======== DATA FOR THIS EXERCISE ========
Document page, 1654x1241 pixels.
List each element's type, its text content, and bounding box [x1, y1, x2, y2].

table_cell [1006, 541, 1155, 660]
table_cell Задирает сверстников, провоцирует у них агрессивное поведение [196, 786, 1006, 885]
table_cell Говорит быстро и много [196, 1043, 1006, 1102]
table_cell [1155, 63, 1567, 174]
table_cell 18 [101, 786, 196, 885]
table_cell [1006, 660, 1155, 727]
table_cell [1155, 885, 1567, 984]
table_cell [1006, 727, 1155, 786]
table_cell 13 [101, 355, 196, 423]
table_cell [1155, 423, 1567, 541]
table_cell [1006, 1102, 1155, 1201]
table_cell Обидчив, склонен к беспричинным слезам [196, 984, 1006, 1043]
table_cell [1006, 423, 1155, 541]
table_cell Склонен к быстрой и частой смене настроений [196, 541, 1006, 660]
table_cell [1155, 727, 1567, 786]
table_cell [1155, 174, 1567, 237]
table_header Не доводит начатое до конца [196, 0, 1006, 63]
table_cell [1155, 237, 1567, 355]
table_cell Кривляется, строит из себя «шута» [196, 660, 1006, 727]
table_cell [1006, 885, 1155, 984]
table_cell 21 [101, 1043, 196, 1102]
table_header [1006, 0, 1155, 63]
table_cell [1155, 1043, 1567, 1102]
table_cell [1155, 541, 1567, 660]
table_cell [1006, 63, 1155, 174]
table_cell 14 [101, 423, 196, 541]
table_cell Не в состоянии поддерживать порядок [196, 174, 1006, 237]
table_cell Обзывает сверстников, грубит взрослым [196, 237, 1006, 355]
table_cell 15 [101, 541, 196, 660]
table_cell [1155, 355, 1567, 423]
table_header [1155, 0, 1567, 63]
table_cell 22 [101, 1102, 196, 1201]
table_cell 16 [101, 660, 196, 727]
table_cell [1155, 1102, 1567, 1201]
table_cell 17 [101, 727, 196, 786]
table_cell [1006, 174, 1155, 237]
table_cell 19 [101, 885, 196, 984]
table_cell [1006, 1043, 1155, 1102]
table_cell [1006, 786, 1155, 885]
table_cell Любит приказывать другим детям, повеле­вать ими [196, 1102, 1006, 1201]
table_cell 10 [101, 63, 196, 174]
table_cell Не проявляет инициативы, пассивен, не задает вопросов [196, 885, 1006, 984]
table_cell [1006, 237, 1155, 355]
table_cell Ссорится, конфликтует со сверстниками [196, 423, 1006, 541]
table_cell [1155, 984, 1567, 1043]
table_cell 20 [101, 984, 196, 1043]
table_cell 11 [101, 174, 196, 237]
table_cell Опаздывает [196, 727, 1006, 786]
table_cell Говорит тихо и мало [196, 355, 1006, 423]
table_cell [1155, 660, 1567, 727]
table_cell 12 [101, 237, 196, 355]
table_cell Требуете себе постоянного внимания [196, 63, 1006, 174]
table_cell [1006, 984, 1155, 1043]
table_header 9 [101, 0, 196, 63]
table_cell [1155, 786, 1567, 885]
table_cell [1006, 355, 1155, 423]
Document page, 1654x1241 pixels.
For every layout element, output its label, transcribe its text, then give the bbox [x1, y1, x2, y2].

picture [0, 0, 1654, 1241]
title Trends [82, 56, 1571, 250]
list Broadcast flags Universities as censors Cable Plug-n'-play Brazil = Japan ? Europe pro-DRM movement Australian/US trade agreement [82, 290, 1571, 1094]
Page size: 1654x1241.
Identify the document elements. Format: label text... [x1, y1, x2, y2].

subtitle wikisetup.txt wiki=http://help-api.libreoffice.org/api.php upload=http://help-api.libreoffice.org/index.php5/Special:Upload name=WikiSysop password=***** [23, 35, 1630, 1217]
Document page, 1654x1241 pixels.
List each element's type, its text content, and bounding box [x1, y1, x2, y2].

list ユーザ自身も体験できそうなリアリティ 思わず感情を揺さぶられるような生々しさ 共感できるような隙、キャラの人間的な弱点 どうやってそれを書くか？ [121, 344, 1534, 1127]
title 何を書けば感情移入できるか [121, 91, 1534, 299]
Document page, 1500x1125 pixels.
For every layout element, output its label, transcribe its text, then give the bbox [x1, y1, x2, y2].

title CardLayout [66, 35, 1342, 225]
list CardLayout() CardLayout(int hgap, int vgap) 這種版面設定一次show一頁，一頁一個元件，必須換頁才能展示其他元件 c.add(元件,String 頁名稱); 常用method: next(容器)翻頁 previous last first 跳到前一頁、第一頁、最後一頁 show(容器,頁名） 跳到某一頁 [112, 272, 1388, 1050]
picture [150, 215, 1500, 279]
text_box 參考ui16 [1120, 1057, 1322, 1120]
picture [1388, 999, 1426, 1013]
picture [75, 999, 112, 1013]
========
Lay out as a numbered list the lines from the start of the records up to and including the line containing "table_cell 21 [101, 1043, 196, 1102]", leaving out any blank lines.

WORKED ANSWER:
1. Document page, 1654x1241 pixels.
2. List each element's type, its text content, and bounding box [x1, y1, x2, y2].
3. table_cell [1006, 541, 1155, 660]
4. table_cell Задирает сверстников, провоцирует у них агрессивное поведение [196, 786, 1006, 885]
5. table_cell Говорит быстро и много [196, 1043, 1006, 1102]
6. table_cell [1155, 63, 1567, 174]
7. table_cell 18 [101, 786, 196, 885]
8. table_cell [1006, 660, 1155, 727]
9. table_cell [1155, 885, 1567, 984]
10. table_cell [1006, 727, 1155, 786]
11. table_cell 13 [101, 355, 196, 423]
12. table_cell [1155, 423, 1567, 541]
13. table_cell [1006, 1102, 1155, 1201]
14. table_cell Обидчив, склонен к беспричинным слезам [196, 984, 1006, 1043]
15. table_cell [1006, 423, 1155, 541]
16. table_cell Склонен к быстрой и частой смене настроений [196, 541, 1006, 660]
17. table_cell [1155, 727, 1567, 786]
18. table_cell [1155, 174, 1567, 237]
19. table_header Не доводит начатое до конца [196, 0, 1006, 63]
20. table_cell [1155, 237, 1567, 355]
21. table_cell Кривляется, строит из себя «шута» [196, 660, 1006, 727]
22. table_cell [1006, 885, 1155, 984]
23. table_cell 21 [101, 1043, 196, 1102]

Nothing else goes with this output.